=== THE INPUT ===
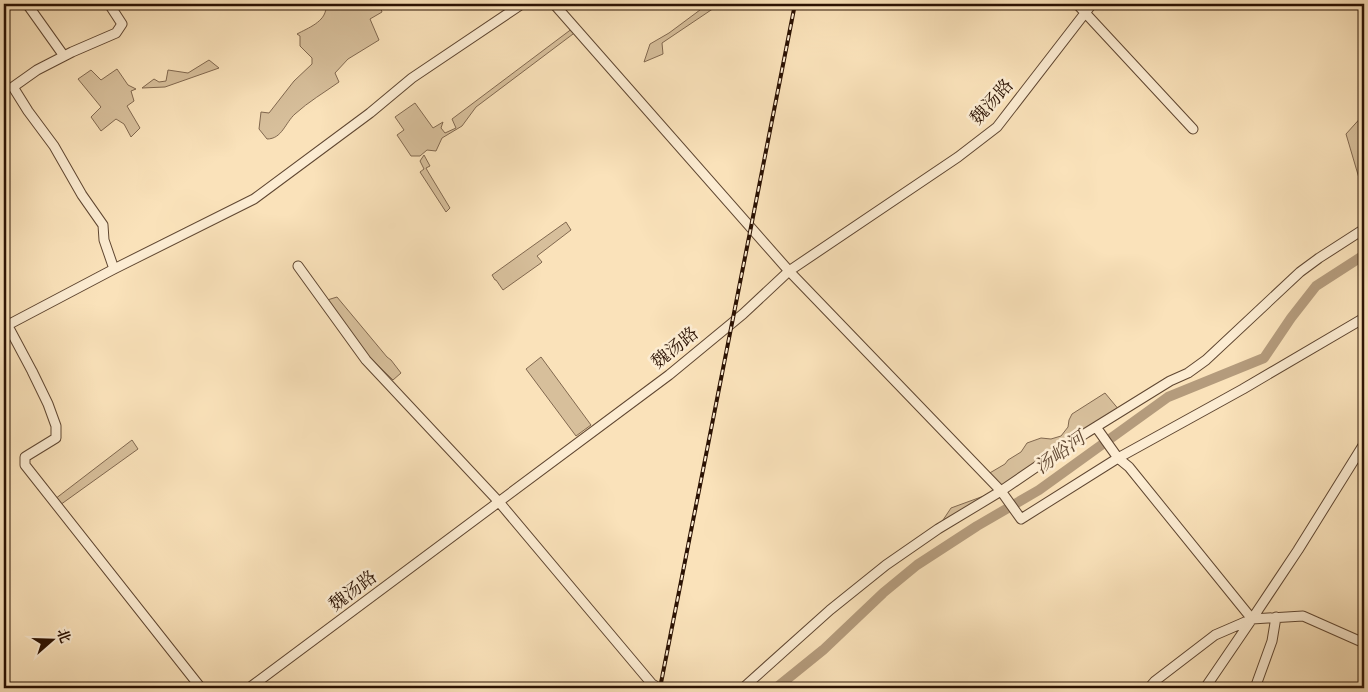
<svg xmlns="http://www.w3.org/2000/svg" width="1368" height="692" font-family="'Libre Bodoni','Noto Serif SC',serif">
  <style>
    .green { fill: #d7bf9b; stroke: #81684f }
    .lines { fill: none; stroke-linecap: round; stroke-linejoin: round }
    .river { stroke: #b49b7c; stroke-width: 10 }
    .minor-casing { stroke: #5f4631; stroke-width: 11 }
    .minor { stroke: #fcecd2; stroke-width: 9 }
    .rail-casing { stroke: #2b1203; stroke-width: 4 }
    .rail { stroke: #fcecd2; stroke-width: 2; stroke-dasharray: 5.5; stroke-linecap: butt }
    .labels { text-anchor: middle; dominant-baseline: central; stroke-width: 5; stroke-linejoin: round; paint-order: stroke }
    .street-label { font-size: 18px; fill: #2b1203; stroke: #fcecd2 }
    .water-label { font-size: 19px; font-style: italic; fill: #624933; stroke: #fcecd2 }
  </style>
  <rect width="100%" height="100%" fill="#fae2ba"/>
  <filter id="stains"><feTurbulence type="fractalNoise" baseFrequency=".004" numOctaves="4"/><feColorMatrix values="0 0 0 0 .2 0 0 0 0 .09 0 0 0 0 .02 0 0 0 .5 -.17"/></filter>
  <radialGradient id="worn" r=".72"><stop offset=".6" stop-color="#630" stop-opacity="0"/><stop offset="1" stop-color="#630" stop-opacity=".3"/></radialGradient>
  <path class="green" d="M313 4H379L382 12 370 19 379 40 348 59 335 73 339 82C325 92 308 102 295 114 285 123 282 139 267 139L259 129 261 112 269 113 294 81 312 64V58L300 46V36L297 34C308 28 325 22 326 8L322 6 314 5Z
    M708 4H720L662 43 663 54 644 62 650 44 669 33Z
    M573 28 577 31 476 107 462 126 442 138 436 151 427 150 420 156H411L397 135 404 130 395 117 415 103 433 128 443 122 441 128 445 133 456 128 452 119Z
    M209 60 219 68 165 87 142 88 154 79 159 82 166 81 168 70 188 73Z
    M117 69 128 85 136 89 131 91 134 101 127 106 140 128 131 137 124 124 116 119 101 131 91 117 101 107 78 79 91 70 101 80Z
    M1364 114V195L1346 134Z
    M424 155 430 166 426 168 427 170 450 208 446 212 420 172 424 169 420 161Z
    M566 222 571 230 537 256 542 262 541 263 503 290 496 280H495L492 275Z
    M337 297 387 357 391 360 401 373 393 380 357 345 324 301Z
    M541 357 591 425 576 436 526 369Z
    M1105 393 1120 411 1003 486H1001L988 474 1005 464 1008 460 1021 452 1027 443 1041 438 1051 439 1061 436 1068 427 1069 420 1072 414Z
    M132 440 138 449 60 505 55 499Z
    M992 493 941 523 951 508Z"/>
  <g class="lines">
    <path class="river" d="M776 688 823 650 883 593 917 565 977 526 1039 490 1168 397 1264 358 1291 318 1316 286 1364 255"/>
    <g class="minor-casing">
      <path id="minor" d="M27 4 64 56
        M109 4 122 24 116 33 72 52 37 70 13 87 28 111 54 146 82 195 103 225 104 240 114 269
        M554 4 789 271 1001 491 1021 519 1118 458 1243 389 1364 318
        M1077 4 1193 129
        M4 5 6 4
        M298 266 366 360 499 502 652 684 659 688
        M8 326 32 371 48 404 56 426V438L25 457V465L201 688
        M4 327 114 269 254 199 370 113 412 78 522 4
        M1096 427 1118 458 1129 467 1252 619
        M249 688 669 375 743 314 789 271 958 157 997 127 1092 4
        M743 688 830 610 886 565 938 529 1001 491 1086 433 1170 381 1188 373 1206 360 1300 272 1319 258 1364 229
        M1149 688 1155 681 1215 635 1252 619 1298 550 1364 444
        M1205 688 1252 619 1303 616 1364 643
        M1255 688 1272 641 1276 617"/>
    </g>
    <use href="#minor" class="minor"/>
    <g class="rail-casing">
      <path id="rail" d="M660 688 795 4"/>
    </g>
    <use href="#rail" class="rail"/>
  </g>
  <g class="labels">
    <g class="street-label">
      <text transform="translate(992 102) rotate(-48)">魏汤路</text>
      <text transform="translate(675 348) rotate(-39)">魏汤路</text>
      <text transform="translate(353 591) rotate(-37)">魏汤路</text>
    </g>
    <g class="water-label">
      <text transform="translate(1060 453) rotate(-36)">汤峪河</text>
    </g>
  </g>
  <rect width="1368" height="692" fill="none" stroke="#fae2ba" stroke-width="20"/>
  <rect x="5" y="5" width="1358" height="682" fill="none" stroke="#2b1203" stroke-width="2.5"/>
  <rect x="10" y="10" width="1348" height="672" fill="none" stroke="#2b1203"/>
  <g transform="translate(52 640) rotate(70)" stroke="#fcecd2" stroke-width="4" paint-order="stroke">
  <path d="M0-4L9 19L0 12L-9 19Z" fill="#2b1203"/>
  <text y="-8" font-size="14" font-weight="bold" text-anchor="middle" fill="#2b1203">北</text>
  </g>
  <rect width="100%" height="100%" filter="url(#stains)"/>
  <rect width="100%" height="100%" fill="url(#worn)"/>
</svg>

=== EXERCISE GOAL ===
When the word "worn" appears in a line of the listing, pull that line out.

=== ANSWER FOR THIS EXERCISE ===
  <radialGradient id="worn" r=".72"><stop offset=".6" stop-color="#630" stop-opacity="0"/><stop offset="1" stop-color="#630" stop-opacity=".3"/></radialGradient>
  <rect width="100%" height="100%" fill="url(#worn)"/>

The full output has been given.